Code to run the data harmonization app and support cross-site analysis
https://alliance-for-tropical-forest-science.github.io/DataHarmonization/
3 stars 1 forks source link

robust processing of dates #37

Open gabrielareto opened 1 year ago

gabrielareto commented 1 year ago

Dates seem to be a recurrent problem. There are mixes of formats within tables, and especially between different tables that users want to stack (different censuses). A sub-routine that handles dates in different formats seems a very useful addition.

ValentineHerr commented 1 year ago

between different tables that users want to stack (different censuses).

In this case, the user should use the app to bring their different censuses to the same format, and then stack them. It would be easy once they have their profile, they would just need to change the date format for each census.

There are mixes of formats within tables

I feel that this is on the user end to deal with ahead of time. There are assumptions to be made that are risky to do on our end, e.g for dates with days between 1 and 12 or if the year only uses 2 digits.

gabrielareto commented 1 year ago

We should avoid making assumptions about date formats, I agree.

But we are wrong on our assumption that users have one, and just one, date format. Dates are very inconsistent in the real datasets. Between tables, but also within tables. Many of our users have aggregated datasets compiled during decades by different teams, fieldcrews, etc. I think this is a point that our users won't solve easily by themselves, we should try to offer something more robust.
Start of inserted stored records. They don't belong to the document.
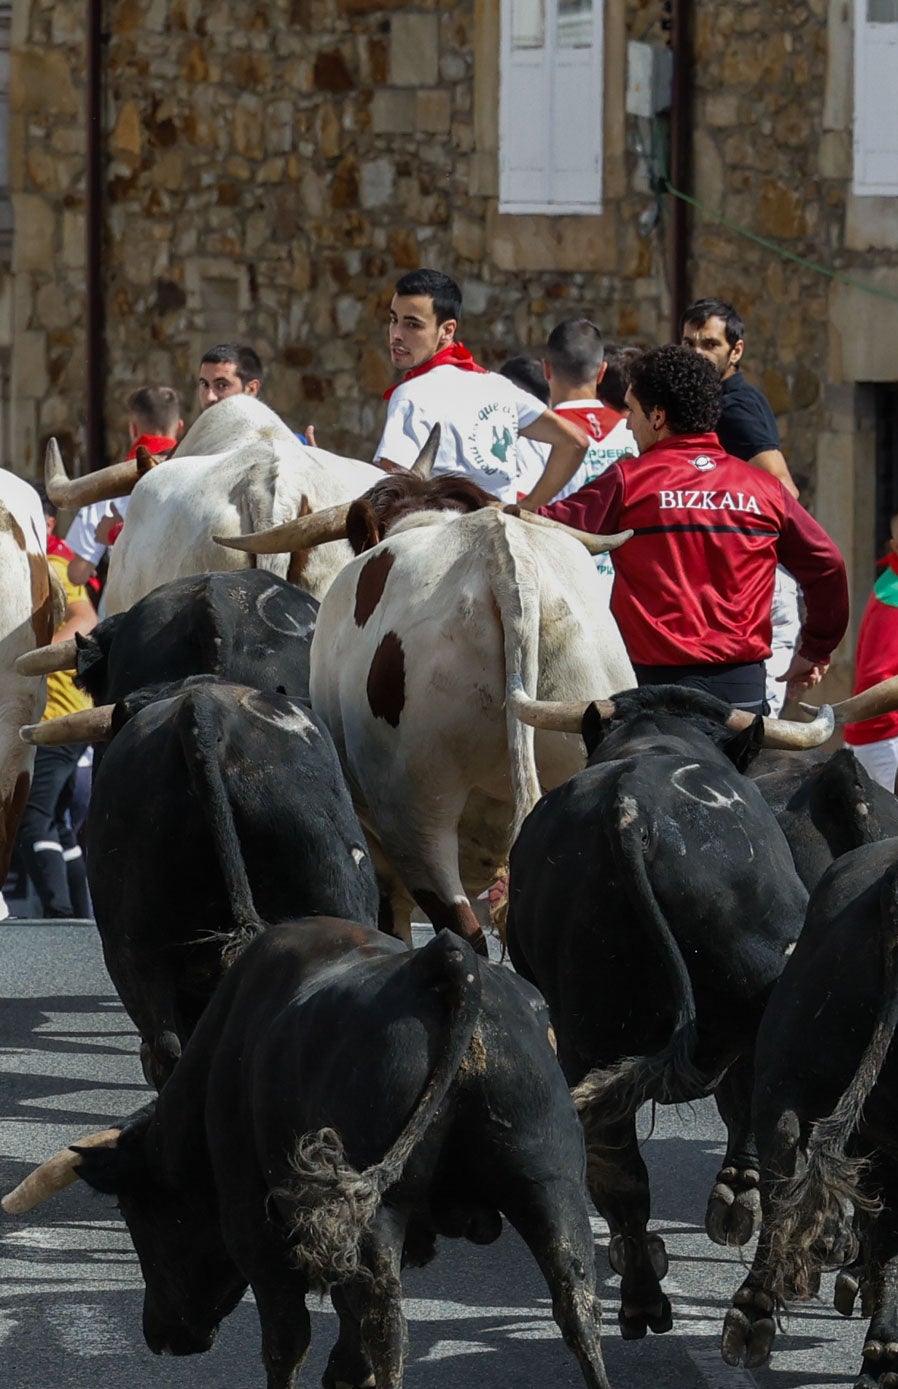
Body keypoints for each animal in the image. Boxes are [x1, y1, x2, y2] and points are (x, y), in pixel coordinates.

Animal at [3, 922, 613, 1389]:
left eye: (136, 1212)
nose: (160, 1338)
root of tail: (442, 959)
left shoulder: (255, 1233)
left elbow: (287, 1339)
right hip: (549, 1184)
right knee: (576, 1303)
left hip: (378, 1217)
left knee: (386, 1328)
Is it too difficult to allow the user to pick multiple date formats from a dropdown menu? If we offer options, we should add examples, like "yyyy-mm-dd as in 1999-12-31 for the last day of 1999". If "none", then ask the user to write one or more, e.g. "dd-mm-yy, dd-mm-yyyy".

We should think also how to accommodate things like "01Nov1999".

I do not think it would be too difficult for us to process dates that could have 2 or 3 formats, but I have not paid attention to how that would work in practice. Ambiguous cases would have to look around.

It may be worth to search for existing solutions to these problems, specialized packages that make reasonable guesses, etc. This must have been a problem to a lot of people before.